◆ **REQUIREMENT 1**:
What do these say about the arXiv listing on sentiment analysis of scientific reviews?
(a) Who are its authors?
(b) On what date was it posted?
(c) According to the abstract, who provides peer reviews on a paper?
◆ **REQUIREMENT 2**: Can you pick up the arXiv listing on sentiment analysis of scientific reviews after its last sentence, which ends "correlates well with the accept/reject decision"?

◆ **TEXT EXCERPT**:
Segment Open
Aspect-based Sentiment Analysis of Scientific Reviews
- URL: http://arxiv.org/abs/2006.03257v1
- Date: Fri, 5 Jun 2020 07:06:01 GMT
- Title: Aspect-based Sentiment Analysis of Scientific Reviews
- Authors: Souvic Chakraborty, Pawan Goyal, Animesh Mukherjee
- Abstract summary: We show that the distribution of aspect-based sentiments obtained from a review is significantly different for accepted and rejected papers.
As a second objective, we quantify the extent of disagreement among the reviewers refereeing a paper.
We also investigate the extent of disagreement between the reviewers and the chair and find that the inter-reviewer disagreement may have a link to the disagreement with the chair.
- Score: 12.472629584751509
- License: http://arxiv.org/licenses/nonexclusive-distrib/1.0/
- Abstract: Scientific papers are complex and understanding the usefulness of these
papers requires prior knowledge. Peer reviews are comments on a paper provided
by designated experts on that field and hold a substantial amount of
information, not only for the editors and chairs to make the final decision,
but also to judge the potential impact of the paper. In this paper, we propose
to use aspect-based sentiment analysis of scientific reviews to be able to
extract useful information, which correlates well with the accept/reject
decision.
Segment Closed
◆ **RECORDED INFORMATION**:
Segment Open
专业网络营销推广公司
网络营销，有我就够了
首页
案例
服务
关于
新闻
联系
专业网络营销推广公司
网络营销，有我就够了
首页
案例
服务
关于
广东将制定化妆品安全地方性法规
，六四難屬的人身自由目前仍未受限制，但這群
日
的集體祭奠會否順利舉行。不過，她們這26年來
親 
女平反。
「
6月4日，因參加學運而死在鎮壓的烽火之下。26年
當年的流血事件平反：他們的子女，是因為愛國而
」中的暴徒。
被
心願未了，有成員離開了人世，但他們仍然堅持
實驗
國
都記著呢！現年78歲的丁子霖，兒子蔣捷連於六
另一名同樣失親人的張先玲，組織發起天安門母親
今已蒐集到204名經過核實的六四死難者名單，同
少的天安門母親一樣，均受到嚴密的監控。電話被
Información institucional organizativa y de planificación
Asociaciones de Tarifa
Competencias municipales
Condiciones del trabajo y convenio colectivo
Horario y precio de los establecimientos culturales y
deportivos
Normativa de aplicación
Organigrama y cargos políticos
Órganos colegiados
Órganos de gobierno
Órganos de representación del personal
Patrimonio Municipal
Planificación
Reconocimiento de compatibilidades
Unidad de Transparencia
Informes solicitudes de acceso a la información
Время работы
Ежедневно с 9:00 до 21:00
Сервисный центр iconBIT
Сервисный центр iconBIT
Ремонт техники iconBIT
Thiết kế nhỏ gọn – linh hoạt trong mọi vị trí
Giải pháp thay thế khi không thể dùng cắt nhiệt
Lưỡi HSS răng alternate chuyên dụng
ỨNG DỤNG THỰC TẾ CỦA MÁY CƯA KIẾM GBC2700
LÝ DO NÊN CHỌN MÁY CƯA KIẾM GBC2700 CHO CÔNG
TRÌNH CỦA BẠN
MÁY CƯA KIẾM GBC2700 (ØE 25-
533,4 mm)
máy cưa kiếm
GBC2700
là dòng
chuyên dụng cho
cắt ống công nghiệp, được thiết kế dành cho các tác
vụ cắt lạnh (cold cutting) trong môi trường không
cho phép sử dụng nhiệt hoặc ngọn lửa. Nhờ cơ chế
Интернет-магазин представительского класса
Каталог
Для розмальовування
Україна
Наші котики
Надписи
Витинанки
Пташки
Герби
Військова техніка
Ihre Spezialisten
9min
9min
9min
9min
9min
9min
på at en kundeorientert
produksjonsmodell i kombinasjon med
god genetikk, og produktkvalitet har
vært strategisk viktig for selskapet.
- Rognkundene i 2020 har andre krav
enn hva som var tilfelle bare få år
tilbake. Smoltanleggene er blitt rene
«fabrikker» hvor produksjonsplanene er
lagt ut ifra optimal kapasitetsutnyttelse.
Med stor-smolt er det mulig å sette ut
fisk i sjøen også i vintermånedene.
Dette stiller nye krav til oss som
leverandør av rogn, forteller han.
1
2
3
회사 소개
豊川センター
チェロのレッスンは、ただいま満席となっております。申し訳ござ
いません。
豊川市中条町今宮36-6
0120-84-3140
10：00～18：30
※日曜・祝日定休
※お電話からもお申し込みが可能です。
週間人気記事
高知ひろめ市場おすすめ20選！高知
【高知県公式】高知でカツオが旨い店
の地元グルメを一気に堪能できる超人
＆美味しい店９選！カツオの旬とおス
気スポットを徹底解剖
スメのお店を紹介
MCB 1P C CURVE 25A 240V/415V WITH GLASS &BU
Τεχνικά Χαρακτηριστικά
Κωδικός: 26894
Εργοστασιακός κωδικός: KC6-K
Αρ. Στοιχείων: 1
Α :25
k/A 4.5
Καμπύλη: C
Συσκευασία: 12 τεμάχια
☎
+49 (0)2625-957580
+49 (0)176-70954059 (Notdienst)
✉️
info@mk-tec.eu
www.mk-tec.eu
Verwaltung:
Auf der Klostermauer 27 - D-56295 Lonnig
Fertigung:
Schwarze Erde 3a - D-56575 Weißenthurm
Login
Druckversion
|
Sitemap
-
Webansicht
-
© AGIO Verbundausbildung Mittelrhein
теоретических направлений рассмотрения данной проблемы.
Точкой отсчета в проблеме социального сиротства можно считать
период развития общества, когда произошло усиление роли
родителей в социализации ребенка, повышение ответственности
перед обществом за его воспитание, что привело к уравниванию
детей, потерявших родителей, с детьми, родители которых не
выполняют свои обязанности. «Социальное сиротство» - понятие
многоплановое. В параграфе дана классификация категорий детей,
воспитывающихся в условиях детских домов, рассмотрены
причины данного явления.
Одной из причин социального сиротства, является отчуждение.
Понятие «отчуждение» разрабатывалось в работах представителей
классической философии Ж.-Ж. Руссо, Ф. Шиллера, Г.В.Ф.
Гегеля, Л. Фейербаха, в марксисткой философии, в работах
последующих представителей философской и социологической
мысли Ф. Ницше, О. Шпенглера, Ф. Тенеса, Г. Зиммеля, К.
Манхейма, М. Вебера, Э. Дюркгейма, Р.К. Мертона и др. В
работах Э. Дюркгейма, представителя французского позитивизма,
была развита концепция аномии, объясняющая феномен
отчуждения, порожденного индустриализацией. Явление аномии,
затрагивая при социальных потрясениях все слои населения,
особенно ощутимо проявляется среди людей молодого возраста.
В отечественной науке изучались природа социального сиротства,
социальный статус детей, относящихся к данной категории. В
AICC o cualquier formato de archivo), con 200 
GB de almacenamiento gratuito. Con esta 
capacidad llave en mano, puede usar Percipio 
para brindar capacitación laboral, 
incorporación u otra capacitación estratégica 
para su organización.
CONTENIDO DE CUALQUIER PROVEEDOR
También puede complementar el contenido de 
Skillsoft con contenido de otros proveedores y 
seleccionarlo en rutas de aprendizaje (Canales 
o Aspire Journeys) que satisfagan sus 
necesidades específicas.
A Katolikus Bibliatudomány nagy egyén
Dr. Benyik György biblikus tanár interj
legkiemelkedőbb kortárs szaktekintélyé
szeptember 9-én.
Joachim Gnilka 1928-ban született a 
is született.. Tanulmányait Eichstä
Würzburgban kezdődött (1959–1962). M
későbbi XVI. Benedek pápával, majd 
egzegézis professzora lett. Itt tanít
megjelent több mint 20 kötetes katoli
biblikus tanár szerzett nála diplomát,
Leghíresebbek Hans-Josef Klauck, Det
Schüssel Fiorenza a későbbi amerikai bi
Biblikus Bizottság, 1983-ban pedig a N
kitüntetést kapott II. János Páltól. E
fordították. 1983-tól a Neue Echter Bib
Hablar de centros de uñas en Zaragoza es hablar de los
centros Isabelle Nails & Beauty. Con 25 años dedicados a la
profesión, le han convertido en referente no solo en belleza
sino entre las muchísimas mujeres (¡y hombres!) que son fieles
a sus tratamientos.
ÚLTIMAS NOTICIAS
Segment Closed
◆ **EXERCISE RESPONSE 1**:
(a) Souvic Chakraborty, Pawan Goyal, and Animesh Mukherjee
(b) Friday, June 5, 2020
(c) Designated experts on that field

◆ **EXERCISE RESPONSE 2**:
While working on a dataset of close to 8k reviews from ICLR, one of the top
conferences in the field of machine learning, we use an active learning
framework to build a training dataset for aspect prediction, which is further
used to obtain the aspects and sentiments for the entire dataset. We show that
the distribution of aspect-based sentiments obtained from a review is
significantly different for accepted and rejected papers. We use the aspect
sentiments from these reviews to make an intriguing observation, certain
aspects present in a paper and discussed in the review strongly determine the
final recommendation. As a second objective, we quantify the extent of
disagreement among the reviewers refereeing a paper. We also investigate the
extent of disagreement between the reviewers and the chair and find that the
inter-reviewer disagreement may have a link to the disagreement with the chair.
One of the most interesting observations from this study is that reviews, where
the reviewer score and the aspect sentiments extracted from the review text
written by the reviewer are consistent, are also more likely to be concurrent
with the chair's decision.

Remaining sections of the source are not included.